Unbundling is rising. The more internal pieces are unbundled, the more the center gets weakened, and some of its intrinsic pieces become new enablers on their own.
Devices, processes and people that needed a center to interact are now communicating and connecting with each other directly.
Old paradigms are being shattered. Central trust is shifting to distributed trust, i.e. trustless transactions, contracts, interactions.
This means that:
- Centers are changing their roles
- Edges have more power
Collectively, more can be done, and collectively more is enabled, and more is re-configured. The participants are at the edges, but not only do they participate, they also reap the benefits.
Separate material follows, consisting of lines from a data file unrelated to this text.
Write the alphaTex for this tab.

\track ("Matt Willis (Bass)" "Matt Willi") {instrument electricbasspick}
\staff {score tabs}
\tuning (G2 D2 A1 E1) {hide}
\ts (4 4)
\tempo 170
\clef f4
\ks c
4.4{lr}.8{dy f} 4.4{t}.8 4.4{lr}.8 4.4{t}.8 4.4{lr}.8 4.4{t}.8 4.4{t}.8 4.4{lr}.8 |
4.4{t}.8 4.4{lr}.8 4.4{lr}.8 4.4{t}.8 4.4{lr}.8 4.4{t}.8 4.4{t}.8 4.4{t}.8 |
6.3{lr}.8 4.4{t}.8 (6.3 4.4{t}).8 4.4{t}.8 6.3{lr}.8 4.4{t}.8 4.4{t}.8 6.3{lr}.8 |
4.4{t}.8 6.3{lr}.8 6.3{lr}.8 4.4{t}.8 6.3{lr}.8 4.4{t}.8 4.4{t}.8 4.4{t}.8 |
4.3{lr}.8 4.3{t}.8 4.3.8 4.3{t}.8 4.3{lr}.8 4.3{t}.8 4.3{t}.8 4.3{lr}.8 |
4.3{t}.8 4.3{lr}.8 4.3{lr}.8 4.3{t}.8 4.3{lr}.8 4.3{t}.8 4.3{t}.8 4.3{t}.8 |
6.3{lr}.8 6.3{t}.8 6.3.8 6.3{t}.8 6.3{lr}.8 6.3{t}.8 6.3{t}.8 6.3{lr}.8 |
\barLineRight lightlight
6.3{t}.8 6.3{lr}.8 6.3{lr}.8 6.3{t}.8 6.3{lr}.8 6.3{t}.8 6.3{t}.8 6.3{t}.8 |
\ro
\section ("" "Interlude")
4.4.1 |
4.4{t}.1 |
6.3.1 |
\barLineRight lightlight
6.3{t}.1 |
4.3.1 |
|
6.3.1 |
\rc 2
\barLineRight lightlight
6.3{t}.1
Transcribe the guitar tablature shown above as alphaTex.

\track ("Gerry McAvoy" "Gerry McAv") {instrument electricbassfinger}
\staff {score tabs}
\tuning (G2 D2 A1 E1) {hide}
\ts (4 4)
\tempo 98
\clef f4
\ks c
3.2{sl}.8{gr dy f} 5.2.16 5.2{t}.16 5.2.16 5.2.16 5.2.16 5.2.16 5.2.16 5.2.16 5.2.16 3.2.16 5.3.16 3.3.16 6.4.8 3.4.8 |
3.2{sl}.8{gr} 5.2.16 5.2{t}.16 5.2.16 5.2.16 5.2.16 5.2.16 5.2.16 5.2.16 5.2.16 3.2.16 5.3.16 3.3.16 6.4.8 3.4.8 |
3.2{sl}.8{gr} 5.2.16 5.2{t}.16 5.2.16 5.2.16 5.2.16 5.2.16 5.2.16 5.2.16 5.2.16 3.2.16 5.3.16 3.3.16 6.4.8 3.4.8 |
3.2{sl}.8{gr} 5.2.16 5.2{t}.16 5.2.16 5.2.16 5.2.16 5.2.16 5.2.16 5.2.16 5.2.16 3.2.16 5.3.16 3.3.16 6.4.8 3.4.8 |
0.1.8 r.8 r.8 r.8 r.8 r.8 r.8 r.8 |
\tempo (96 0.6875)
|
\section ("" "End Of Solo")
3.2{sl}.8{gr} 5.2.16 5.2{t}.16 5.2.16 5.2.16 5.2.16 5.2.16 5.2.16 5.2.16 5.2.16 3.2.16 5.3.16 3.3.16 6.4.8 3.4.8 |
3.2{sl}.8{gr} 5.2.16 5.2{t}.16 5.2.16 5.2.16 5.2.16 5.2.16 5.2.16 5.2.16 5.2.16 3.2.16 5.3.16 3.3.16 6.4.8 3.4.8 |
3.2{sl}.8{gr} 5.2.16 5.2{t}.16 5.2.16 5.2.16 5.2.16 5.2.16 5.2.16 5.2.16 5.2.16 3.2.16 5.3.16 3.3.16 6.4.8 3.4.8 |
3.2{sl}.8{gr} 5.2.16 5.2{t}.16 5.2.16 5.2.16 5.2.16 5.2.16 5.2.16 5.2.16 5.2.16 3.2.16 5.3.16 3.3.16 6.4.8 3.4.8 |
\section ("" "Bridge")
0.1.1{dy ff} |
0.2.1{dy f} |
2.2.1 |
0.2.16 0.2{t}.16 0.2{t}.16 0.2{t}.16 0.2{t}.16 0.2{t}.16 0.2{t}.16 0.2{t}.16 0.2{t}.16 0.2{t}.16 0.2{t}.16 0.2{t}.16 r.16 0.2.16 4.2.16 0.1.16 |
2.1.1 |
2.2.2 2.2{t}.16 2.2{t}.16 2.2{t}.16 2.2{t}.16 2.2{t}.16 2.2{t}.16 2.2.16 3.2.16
In conclusion, I realize that I’ve dumped a lot of (unfinished) thoughts in this post, and not provided examples. But this was my first attempt to articulate what’s been in my head in the past 6 months.
- What are you seeing in decentralization?
- Is it a fad or a reality?
- What will be the impact?
- What additional areas are being impacted?
- Why should we care about this?
- Is this one of the more significant trends of this decade?
- What are the risks and perils?
- What are the obstacles?
- What are the opportunities and benefits?